[Stored data entries]
.....

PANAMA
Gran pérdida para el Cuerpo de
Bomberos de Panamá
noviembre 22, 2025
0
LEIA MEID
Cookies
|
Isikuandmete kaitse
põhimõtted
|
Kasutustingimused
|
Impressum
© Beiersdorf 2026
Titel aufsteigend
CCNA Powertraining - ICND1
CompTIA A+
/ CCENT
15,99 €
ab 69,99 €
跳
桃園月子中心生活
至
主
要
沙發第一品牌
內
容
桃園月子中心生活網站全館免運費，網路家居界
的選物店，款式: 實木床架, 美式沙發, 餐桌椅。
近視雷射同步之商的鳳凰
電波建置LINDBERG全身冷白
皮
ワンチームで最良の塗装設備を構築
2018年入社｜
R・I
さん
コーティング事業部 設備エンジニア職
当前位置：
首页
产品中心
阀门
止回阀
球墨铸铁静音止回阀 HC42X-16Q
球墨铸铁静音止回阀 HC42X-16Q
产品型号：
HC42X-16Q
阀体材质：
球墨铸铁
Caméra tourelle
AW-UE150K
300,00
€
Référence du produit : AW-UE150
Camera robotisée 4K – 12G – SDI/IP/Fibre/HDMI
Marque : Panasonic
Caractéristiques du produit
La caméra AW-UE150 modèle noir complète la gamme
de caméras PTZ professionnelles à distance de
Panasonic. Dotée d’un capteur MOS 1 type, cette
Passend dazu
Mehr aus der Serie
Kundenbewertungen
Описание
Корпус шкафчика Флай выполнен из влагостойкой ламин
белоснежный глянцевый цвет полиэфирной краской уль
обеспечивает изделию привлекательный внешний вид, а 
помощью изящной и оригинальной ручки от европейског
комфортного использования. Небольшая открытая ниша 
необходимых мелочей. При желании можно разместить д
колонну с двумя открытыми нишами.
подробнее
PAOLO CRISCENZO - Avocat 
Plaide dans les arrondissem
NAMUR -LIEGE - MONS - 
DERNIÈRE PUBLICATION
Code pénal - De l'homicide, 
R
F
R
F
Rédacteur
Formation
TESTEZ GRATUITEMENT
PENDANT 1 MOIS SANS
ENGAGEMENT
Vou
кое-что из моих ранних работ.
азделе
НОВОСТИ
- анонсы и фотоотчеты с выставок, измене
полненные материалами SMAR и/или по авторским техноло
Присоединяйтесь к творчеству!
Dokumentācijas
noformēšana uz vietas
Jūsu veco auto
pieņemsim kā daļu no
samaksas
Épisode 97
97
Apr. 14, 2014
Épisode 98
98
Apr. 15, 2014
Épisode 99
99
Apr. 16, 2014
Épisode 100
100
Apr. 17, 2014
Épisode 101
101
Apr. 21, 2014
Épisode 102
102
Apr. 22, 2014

.....

§ **EXERCISE DETAILS**
Select every line in the records above that contains the string "Panasonic".

§ **RESULT OF THIS TASK**
Marque : Panasonic
Panasonic. Dotée d’un capteur MOS 1 type, cette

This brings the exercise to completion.